▶ Challenge
Please put every line of the items below into one numbered list, leaving out any blank lines.
------------------------------------------------
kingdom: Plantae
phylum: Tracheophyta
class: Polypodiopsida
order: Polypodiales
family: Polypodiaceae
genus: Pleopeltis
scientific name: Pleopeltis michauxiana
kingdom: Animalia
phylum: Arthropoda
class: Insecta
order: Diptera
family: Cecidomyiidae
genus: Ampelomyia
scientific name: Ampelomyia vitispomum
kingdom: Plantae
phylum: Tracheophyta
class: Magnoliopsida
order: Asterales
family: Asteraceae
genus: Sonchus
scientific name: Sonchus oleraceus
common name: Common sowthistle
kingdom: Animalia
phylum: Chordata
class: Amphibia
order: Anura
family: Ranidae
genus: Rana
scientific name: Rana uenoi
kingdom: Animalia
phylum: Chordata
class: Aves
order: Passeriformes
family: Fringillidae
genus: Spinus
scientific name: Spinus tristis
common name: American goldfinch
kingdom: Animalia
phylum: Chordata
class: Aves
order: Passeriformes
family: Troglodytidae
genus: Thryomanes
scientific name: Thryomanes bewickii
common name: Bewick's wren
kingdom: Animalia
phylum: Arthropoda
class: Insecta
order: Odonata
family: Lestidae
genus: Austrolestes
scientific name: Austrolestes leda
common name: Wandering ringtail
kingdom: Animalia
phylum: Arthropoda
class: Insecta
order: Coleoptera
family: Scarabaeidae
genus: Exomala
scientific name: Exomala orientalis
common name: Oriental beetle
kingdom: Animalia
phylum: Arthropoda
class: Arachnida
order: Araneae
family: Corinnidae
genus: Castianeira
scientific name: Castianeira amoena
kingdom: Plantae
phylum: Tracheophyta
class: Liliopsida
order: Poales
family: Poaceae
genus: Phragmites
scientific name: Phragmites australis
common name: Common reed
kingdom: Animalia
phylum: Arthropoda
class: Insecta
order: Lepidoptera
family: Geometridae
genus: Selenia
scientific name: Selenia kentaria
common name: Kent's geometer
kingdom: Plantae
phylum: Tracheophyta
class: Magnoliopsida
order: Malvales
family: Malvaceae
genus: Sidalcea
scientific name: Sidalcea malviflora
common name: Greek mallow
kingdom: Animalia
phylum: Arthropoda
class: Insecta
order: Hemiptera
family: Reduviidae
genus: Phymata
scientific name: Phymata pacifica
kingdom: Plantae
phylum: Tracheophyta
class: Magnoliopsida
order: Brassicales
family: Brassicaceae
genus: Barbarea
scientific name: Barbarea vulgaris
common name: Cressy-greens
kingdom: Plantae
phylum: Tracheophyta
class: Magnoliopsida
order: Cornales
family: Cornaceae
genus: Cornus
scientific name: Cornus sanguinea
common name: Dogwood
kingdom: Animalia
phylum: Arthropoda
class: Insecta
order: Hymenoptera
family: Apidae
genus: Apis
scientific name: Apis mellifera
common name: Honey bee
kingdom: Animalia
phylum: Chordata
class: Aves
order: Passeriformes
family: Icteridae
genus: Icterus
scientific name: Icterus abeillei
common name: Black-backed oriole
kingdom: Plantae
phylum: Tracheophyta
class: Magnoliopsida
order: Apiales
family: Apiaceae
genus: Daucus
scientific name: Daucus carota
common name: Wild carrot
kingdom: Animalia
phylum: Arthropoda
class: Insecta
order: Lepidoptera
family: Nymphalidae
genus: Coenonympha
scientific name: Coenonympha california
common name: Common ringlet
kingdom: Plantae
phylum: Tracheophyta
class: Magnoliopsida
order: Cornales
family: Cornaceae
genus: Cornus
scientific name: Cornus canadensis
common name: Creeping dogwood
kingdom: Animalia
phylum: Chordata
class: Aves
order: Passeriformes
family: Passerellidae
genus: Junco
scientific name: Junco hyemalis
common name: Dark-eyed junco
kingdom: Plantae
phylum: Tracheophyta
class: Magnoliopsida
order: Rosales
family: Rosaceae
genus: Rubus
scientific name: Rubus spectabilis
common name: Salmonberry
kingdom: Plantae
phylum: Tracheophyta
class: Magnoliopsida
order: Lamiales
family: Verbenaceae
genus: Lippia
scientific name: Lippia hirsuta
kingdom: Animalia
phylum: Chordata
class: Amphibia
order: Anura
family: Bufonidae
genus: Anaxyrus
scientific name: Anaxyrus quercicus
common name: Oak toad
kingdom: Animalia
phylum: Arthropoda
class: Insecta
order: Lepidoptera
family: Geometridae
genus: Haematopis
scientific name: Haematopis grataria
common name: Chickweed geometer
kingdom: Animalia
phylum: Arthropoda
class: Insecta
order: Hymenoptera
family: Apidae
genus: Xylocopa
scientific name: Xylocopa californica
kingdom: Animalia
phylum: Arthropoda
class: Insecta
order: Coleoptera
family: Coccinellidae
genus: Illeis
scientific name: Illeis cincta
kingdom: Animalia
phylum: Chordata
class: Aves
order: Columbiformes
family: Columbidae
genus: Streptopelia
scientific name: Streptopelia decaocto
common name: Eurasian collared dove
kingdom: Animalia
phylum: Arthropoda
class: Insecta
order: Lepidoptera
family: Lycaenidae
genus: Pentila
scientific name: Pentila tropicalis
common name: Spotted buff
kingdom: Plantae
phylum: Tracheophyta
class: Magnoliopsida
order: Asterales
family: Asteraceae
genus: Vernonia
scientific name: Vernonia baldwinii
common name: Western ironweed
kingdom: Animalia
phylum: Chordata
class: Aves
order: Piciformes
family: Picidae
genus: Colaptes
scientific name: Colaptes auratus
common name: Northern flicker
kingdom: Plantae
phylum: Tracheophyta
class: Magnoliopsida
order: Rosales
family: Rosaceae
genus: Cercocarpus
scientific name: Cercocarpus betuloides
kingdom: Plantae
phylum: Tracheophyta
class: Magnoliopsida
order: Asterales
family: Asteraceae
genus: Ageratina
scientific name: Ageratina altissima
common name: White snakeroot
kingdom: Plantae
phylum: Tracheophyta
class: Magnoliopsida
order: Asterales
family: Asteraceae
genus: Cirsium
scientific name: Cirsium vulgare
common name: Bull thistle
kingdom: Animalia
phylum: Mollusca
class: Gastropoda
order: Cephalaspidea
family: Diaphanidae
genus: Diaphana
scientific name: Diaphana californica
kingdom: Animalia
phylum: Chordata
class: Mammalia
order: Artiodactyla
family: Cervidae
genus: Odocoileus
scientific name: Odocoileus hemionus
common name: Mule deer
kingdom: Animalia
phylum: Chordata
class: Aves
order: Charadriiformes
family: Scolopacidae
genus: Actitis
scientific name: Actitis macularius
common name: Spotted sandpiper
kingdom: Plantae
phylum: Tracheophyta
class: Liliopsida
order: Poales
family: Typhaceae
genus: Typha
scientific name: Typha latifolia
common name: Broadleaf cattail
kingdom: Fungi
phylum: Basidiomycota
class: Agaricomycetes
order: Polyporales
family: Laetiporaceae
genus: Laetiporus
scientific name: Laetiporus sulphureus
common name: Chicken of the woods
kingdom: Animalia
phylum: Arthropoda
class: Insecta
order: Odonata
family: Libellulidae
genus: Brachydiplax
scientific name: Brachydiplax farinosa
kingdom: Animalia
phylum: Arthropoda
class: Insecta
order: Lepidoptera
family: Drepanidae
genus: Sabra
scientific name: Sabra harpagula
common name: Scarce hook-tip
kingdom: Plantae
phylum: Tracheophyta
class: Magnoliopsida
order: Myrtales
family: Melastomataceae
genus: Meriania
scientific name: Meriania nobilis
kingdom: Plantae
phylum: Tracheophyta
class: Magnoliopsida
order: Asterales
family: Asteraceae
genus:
------------------------------------------------
▶ Final result
1. kingdom: Plantae
2. phylum: Tracheophyta
3. class: Polypodiopsida
4. order: Polypodiales
5. family: Polypodiaceae
6. genus: Pleopeltis
7. scientific name: Pleopeltis michauxiana
8. kingdom: Animalia
9. phylum: Arthropoda
10. class: Insecta
11. order: Diptera
12. family: Cecidomyiidae
13. genus: Ampelomyia
14. scientific name: Ampelomyia vitispomum
15. kingdom: Plantae
16. phylum: Tracheophyta
17. class: Magnoliopsida
18. order: Asterales
19. family: Asteraceae
20. genus: Sonchus
21. scientific name: Sonchus oleraceus
22. common name: Common sowthistle
23. kingdom: Animalia
24. phylum: Chordata
25. class: Amphibia
26. order: Anura
27. family: Ranidae
28. genus: Rana
29. scientific name: Rana uenoi
30. kingdom: Animalia
31. phylum: Chordata
32. class: Aves
33. order: Passeriformes
34. family: Fringillidae
35. genus: Spinus
36. scientific name: Spinus tristis
37. common name: American goldfinch
38. kingdom: Animalia
39. phylum: Chordata
40. class: Aves
41. order: Passeriformes
42. family: Troglodytidae
43. genus: Thryomanes
44. scientific name: Thryomanes bewickii
45. common name: Bewick's wren
46. kingdom: Animalia
47. phylum: Arthropoda
48. class: Insecta
49. order: Odonata
50. family: Lestidae
51. genus: Austrolestes
52. scientific name: Austrolestes leda
53. common name: Wandering ringtail
54. kingdom: Animalia
55. phylum: Arthropoda
56. class: Insecta
57. order: Coleoptera
58. family: Scarabaeidae
59. genus: Exomala
60. scientific name: Exomala orientalis
61. common name: Oriental beetle
62. kingdom: Animalia
63. phylum: Arthropoda
64. class: Arachnida
65. order: Araneae
66. family: Corinnidae
67. genus: Castianeira
68. scientific name: Castianeira amoena
69. kingdom: Plantae
70. phylum: Tracheophyta
71. class: Liliopsida
72. order: Poales
73. family: Poaceae
74. genus: Phragmites
75. scientific name: Phragmites australis
76. common name: Common reed
77. kingdom: Animalia
78. phylum: Arthropoda
79. class: Insecta
80. order: Lepidoptera
81. family: Geometridae
82. genus: Selenia
83. scientific name: Selenia kentaria
84. common name: Kent's geometer
85. kingdom: Plantae
86. phylum: Tracheophyta
87. class: Magnoliopsida
88. order: Malvales
89. family: Malvaceae
90. genus: Sidalcea
91. scientific name: Sidalcea malviflora
92. common name: Greek mallow
93. kingdom: Animalia
94. phylum: Arthropoda
95. class: Insecta
96. order: Hemiptera
97. family: Reduviidae
98. genus: Phymata
99. scientific name: Phymata pacifica
100. kingdom: Plantae
101. phylum: Tracheophyta
102. class: Magnoliopsida
103. order: Brassicales
104. family: Brassicaceae
105. genus: Barbarea
106. scientific name: Barbarea vulgaris
107. common name: Cressy-greens
108. kingdom: Plantae
109. phylum: Tracheophyta
110. class: Magnoliopsida
111. order: Cornales
112. family: Cornaceae
113. genus: Cornus
114. scientific name: Cornus sanguinea
115. common name: Dogwood
116. kingdom: Animalia
117. phylum: Arthropoda
118. class: Insecta
119. order: Hymenoptera
120. family: Apidae
121. genus: Apis
122. scientific name: Apis mellifera
123. common name: Honey bee
124. kingdom: Animalia
125. phylum: Chordata
126. class: Aves
127. order: Passeriformes
128. family: Icteridae
129. genus: Icterus
130. scientific name: Icterus abeillei
131. common name: Black-backed oriole
132. kingdom: Plantae
133. phylum: Tracheophyta
134. class: Magnoliopsida
135. order: Apiales
136. family: Apiaceae
137. genus: Daucus
138. scientific name: Daucus carota
139. common name: Wild carrot
140. kingdom: Animalia
141. phylum: Arthropoda
142. class: Insecta
143. order: Lepidoptera
144. family: Nymphalidae
145. genus: Coenonympha
146. scientific name: Coenonympha california
147. common name: Common ringlet
148. kingdom: Plantae
149. phylum: Tracheophyta
150. class: Magnoliopsida
151. order: Cornales
152. family: Cornaceae
153. genus: Cornus
154. scientific name: Cornus canadensis
155. common name: Creeping dogwood
156. kingdom: Animalia
157. phylum: Chordata
158. class: Aves
159. order: Passeriformes
160. family: Passerellidae
161. genus: Junco
162. scientific name: Junco hyemalis
163. common name: Dark-eyed junco
164. kingdom: Plantae
165. phylum: Tracheophyta
166. class: Magnoliopsida
167. order: Rosales
168. family: Rosaceae
169. genus: Rubus
170. scientific name: Rubus spectabilis
171. common name: Salmonberry
172. kingdom: Plantae
173. phylum: Tracheophyta
174. class: Magnoliopsida
175. order: Lamiales
176. family: Verbenaceae
177. genus: Lippia
178. scientific name: Lippia hirsuta
179. kingdom: Animalia
180. phylum: Chordata
181. class: Amphibia
182. order: Anura
183. family: Bufonidae
184. genus: Anaxyrus
185. scientific name: Anaxyrus quercicus
186. common name: Oak toad
187. kingdom: Animalia
188. phylum: Arthropoda
189. class: Insecta
190. order: Lepidoptera
191. family: Geometridae
192. genus: Haematopis
193. scientific name: Haematopis grataria
194. common name: Chickweed geometer
195. kingdom: Animalia
196. phylum: Arthropoda
197. class: Insecta
198. order: Hymenoptera
199. family: Apidae
200. genus: Xylocopa
201. scientific name: Xylocopa californica
202. kingdom: Animalia
203. phylum: Arthropoda
204. class: Insecta
205. order: Coleoptera
206. family: Coccinellidae
207. genus: Illeis
208. scientific name: Illeis cincta
209. kingdom: Animalia
210. phylum: Chordata
211. class: Aves
212. order: Columbiformes
213. family: Columbidae
214. genus: Streptopelia
215. scientific name: Streptopelia decaocto
216. common name: Eurasian collared dove
217. kingdom: Animalia
218. phylum: Arthropoda
219. class: Insecta
220. order: Lepidoptera
221. family: Lycaenidae
222. genus: Pentila
223. scientific name: Pentila tropicalis
224. common name: Spotted buff
225. kingdom: Plantae
226. phylum: Tracheophyta
227. class: Magnoliopsida
228. order: Asterales
229. family: Asteraceae
230. genus: Vernonia
231. scientific name: Vernonia baldwinii
232. common name: Western ironweed
233. kingdom: Animalia
234. phylum: Chordata
235. class: Aves
236. order: Piciformes
237. family: Picidae
238. genus: Colaptes
239. scientific name: Colaptes auratus
240. common name: Northern flicker
241. kingdom: Plantae
242. phylum: Tracheophyta
243. class: Magnoliopsida
244. order: Rosales
245. family: Rosaceae
246. genus: Cercocarpus
247. scientific name: Cercocarpus betuloides
248. kingdom: Plantae
249. phylum: Tracheophyta
250. class: Magnoliopsida
251. order: Asterales
252. family: Asteraceae
253. genus: Ageratina
254. scientific name: Ageratina altissima
255. common name: White snakeroot
256. kingdom: Plantae
257. phylum: Tracheophyta
258. class: Magnoliopsida
259. order: Asterales
260. family: Asteraceae
261. genus: Cirsium
262. scientific name: Cirsium vulgare
263. common name: Bull thistle
264. kingdom: Animalia
265. phylum: Mollusca
266. class: Gastropoda
267. order: Cephalaspidea
268. family: Diaphanidae
269. genus: Diaphana
270. scientific name: Diaphana californica
271. kingdom: Animalia
272. phylum: Chordata
273. class: Mammalia
274. order: Artiodactyla
275. family: Cervidae
276. genus: Odocoileus
277. scientific name: Odocoileus hemionus
278. common name: Mule deer
279. kingdom: Animalia
280. phylum: Chordata
281. class: Aves
282. order: Charadriiformes
283. family: Scolopacidae
284. genus: Actitis
285. scientific name: Actitis macularius
286. common name: Spotted sandpiper
287. kingdom: Plantae
288. phylum: Tracheophyta
289. class: Liliopsida
290. order: Poales
291. family: Typhaceae
292. genus: Typha
293. scientific name: Typha latifolia
294. common name: Broadleaf cattail
295. kingdom: Fungi
296. phylum: Basidiomycota
297. class: Agaricomycetes
298. order: Polyporales
299. family: Laetiporaceae
300. genus: Laetiporus
301. scientific name: Laetiporus sulphureus
302. common name: Chicken of the woods
303. kingdom: Animalia
304. phylum: Arthropoda
305. class: Insecta
306. order: Odonata
307. family: Libellulidae
308. genus: Brachydiplax
309. scientific name: Brachydiplax farinosa
310. kingdom: Animalia
311. phylum: Arthropoda
312. class: Insecta
313. order: Lepidoptera
314. family: Drepanidae
315. genus: Sabra
316. scientific name: Sabra harpagula
317. common name: Scarce hook-tip
318. kingdom: Plantae
319. phylum: Tracheophyta
320. class: Magnoliopsida
321. order: Myrtales
322. family: Melastomataceae
323. genus: Meriania
324. scientific name: Meriania nobilis
325. kingdom: Plantae
326. phylum: Tracheophyta
327. class: Magnoliopsida
328. order: Asterales
329. family: Asteraceae
330. genus:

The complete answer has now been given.